A PZN consists of seven code-digits, and a check-digit. Each code-digit is multiplied by a weight based on its position, from 1 to 7, then each value is summed up, and reduced modulo 11. The result is checked against the check-digit. If they are equal, then the PZN is valid.

When reducing the value modulo 11, the result could be 10. In that case, the PZN isn't valid.

Example: PZN 13724857.

The code-digits are 1, 3, 7, 2, 4, 8, 5, and the check-digit is 7.

Step 1: Multiply each code-digit by its weight.
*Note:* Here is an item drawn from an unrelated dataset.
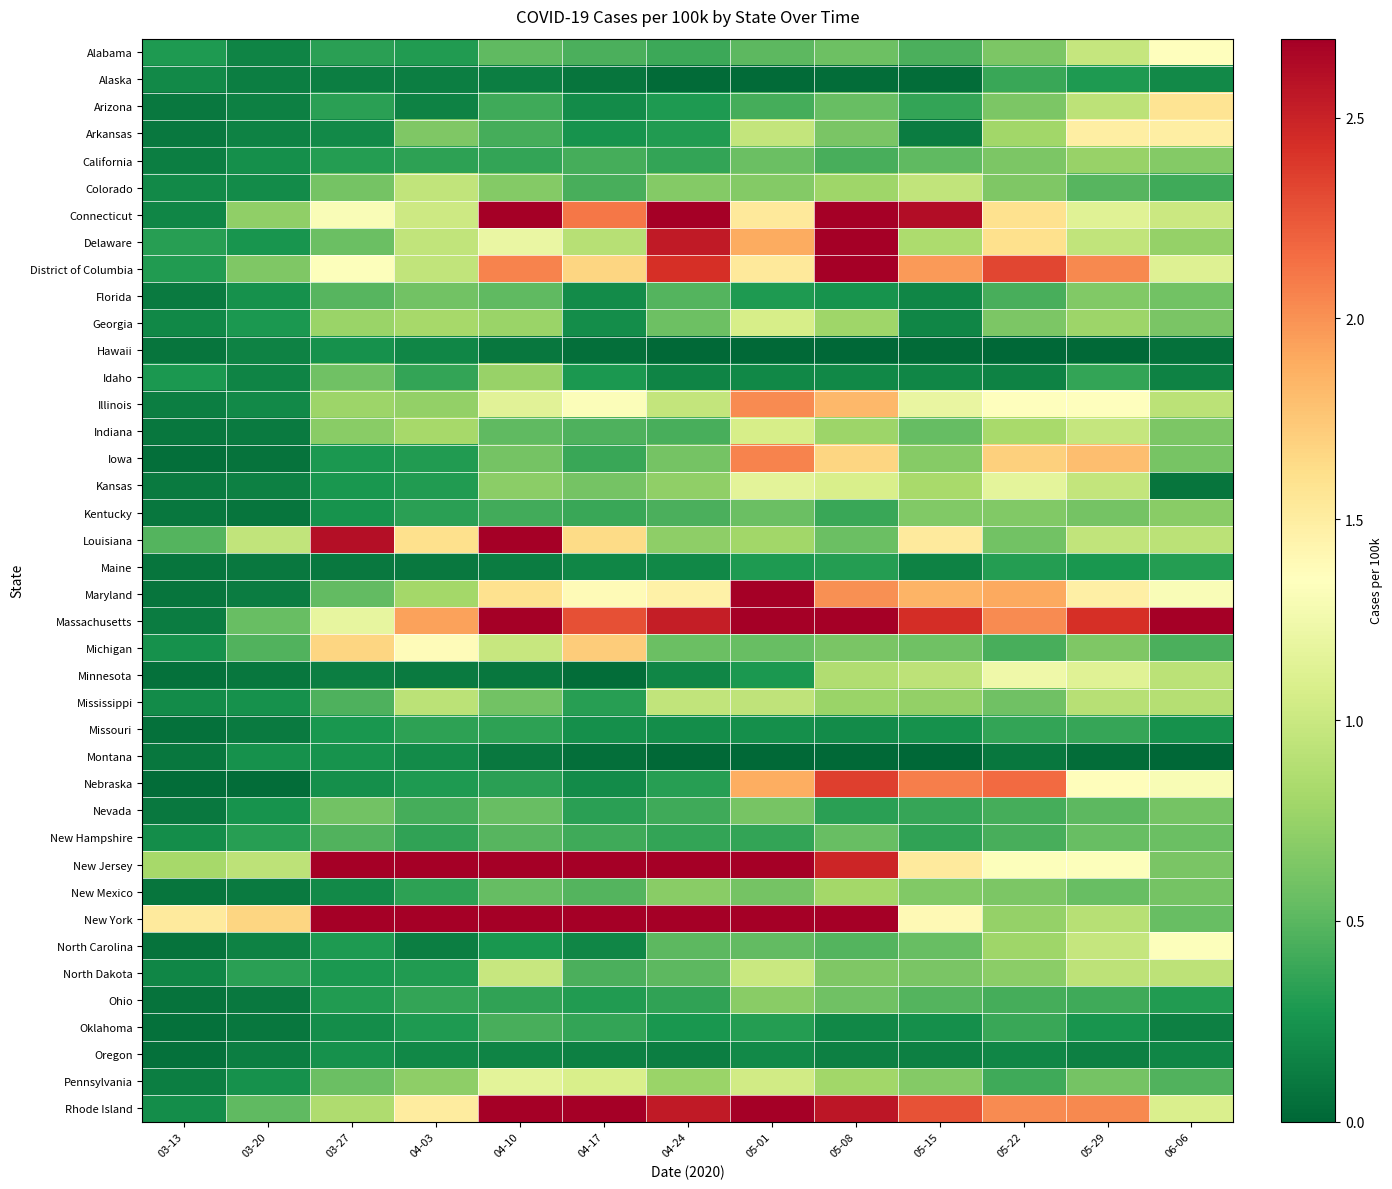

What is the total value across all series at 05-01?

47.0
The weight is the position of the code-digit in the PZN, from 1 to 7.

Digit | Weight | Value
1     | 1      | 1*1 = 1
3     | 2      | 3*2 = 6
7     | 3      | 7*3 = 21
2     | 4      | 2*4 = 8
4     | 5      | 4*5 = 20
8     | 6      | 8*6 = 48
5     | 7      | 5*7 = 35

Step 2: Add all the weighted values together, and reduce modulo 11

The total of the weighted values is 1 + 6 + 21 + 8 + 20 + 48 + 35 = 139

Then reduce the total modulo 11: 139 mod 11 = 7

The computed result is the same as our check-digit 7, so the PZN is valid.

Test cases

PZN      | Is valid?
00000000 | True
13724857 | True
08108750 | True
04861880 | True
16086334 | True
01349035 | True
00000001 | False
00000002 | False
06765774 | False
08108759 | False
00100010 | False

Rules

  • You can assume that the input will always be a code precisely eight digits long - you don't need to account for grossly invalid inputs (e.g. with letters or spaces).
  • However, your solution must accept a code that is precisely eight digits long, including leading zeros.

Finally, this is - the shortest solution by number of bytes wins!